Cool with Less Energy: Ultra-Low Temperature Freezers with Stirling Engines
February 21, 2013
1 p.m. – 2 p.m.
Eastern Standard Time
Conventional cascade compressor freezers are the norm in laboratories across the world, but there is a new technology that is able to keep materials cool and use about half the energy to do so. Let us introduce you to Stirling engine technology in this application. Field trials testing Stirling engines at a number of bio-repositories, research facilities, and biotech companies have shown steady-state energy savings of 30 to 50 percent over conventional cascade compressor freezers. During this presentation, Neill Lane of Stirling Ultracold shared how new freezer technology can utilize the Stirling engine, in combination with a gravity driven thermosiphon, to cool the interior of freezers. Mr. Lane also shared how the efficient cooling system reduces electric power consumption, HVAC loading, electrical infrastructure and back-up power, and the noise generated by cooling fans.
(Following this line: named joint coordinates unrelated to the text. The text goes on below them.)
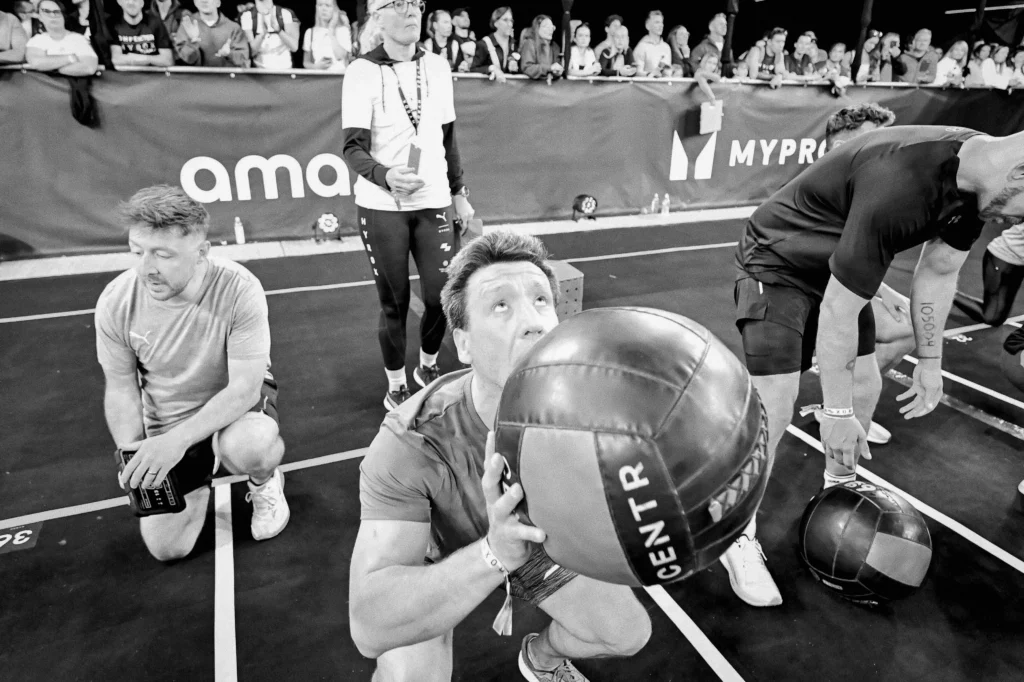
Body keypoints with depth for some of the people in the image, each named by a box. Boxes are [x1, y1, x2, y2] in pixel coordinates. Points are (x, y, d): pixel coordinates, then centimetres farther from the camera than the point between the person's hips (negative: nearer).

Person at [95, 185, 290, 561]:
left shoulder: (239, 289, -29)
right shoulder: (115, 302, -18)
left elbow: (244, 386, -26)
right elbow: (121, 389, -4)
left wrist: (177, 439, -36)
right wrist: (132, 455, -18)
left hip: (239, 398, -3)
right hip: (166, 420, 3)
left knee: (248, 447, -40)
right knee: (166, 548, 1)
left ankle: (264, 483, 0)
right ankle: (202, 473, 33)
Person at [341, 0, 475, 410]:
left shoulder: (438, 67, 9)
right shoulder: (362, 72, -6)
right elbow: (353, 148, -13)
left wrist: (459, 193, 15)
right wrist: (386, 176, -33)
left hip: (434, 203, 4)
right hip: (381, 207, -3)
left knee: (444, 296, 1)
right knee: (394, 303, 3)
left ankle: (427, 367, 29)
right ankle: (396, 385, 24)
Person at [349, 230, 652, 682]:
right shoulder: (410, 443, -40)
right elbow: (369, 627, -43)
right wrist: (495, 554, -59)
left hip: (537, 539, 4)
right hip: (440, 556, -3)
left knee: (630, 634, 4)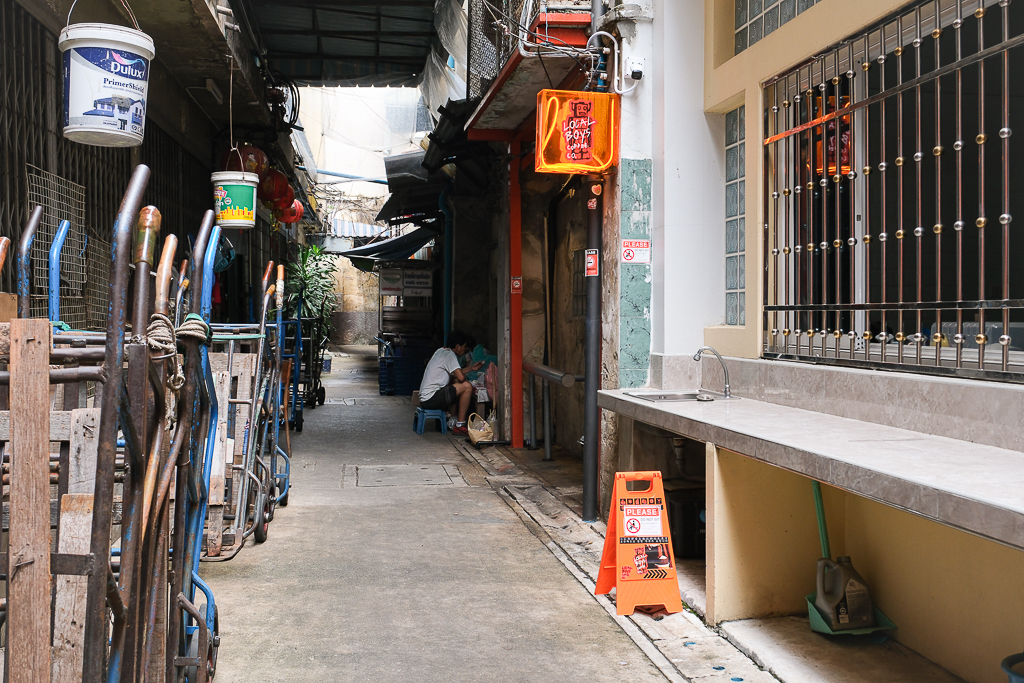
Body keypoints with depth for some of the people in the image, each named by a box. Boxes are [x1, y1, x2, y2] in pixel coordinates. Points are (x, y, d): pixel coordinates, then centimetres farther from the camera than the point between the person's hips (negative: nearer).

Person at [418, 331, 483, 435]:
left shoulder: (441, 351, 18)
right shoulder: (450, 354, -12)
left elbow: (455, 372, 30)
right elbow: (461, 377, -21)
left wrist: (471, 368, 26)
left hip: (425, 397, 11)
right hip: (430, 400, -11)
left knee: (455, 381, 28)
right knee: (467, 386, -15)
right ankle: (460, 426, -9)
Participants in this discussion learned:
- The technology differences between linear free-piston Stirling engines and conventional cascade compressors in ultra-low temperature freezers.
- The life cycle costs of a mechanical ultra-low -80°C freezer.
- The operations and new construction cost for Stirling engine-powered freezers compared to cascade compressor freezers.
- The sustainability benefits Stirling engine freezers can offer.
Registration and Recording
Sign up to view the recording.
I2SL Members can register for free! Visit the Member Portal for more information.
Professional Development Hours and Continuing Education Credits
Attendees of this course and those who view the recording can earn one Professional Development Hour (PDH) for professional engineers or one Learning Unit (LU) from the American Institute of Architects for registered architects.
Contact I2SL if you would like to receive a professional development credit for viewing the webinar.
Neill Lane is President and CEO of Stirling Ultracold, Division of Global Cooling, Inc. located in Athens, Ohio. Previously he was a co-founder and the President of Blight to Bright LLC, an Ohio developer of large-scale solar installations. He served as Executive-in-Residence with TechGROWTH Ohio, a pre-seed fund providing funding and assistance to early stage, innovative technology companies, and for 10 years as President and CEO of Sunpower Inc., in Athens, Ohio.
Mr. Lane was born and grew up in Zimbabwe and graduated with a degree in mechanical engineering from the University of the Witwatersrand, South Africa. He started his career as a lecturer in thermodynamics and has worked in clean energy his entire career, from developing biofuels as a graduate student to leading the development of world's first solar thermal free-piston Stirling engine.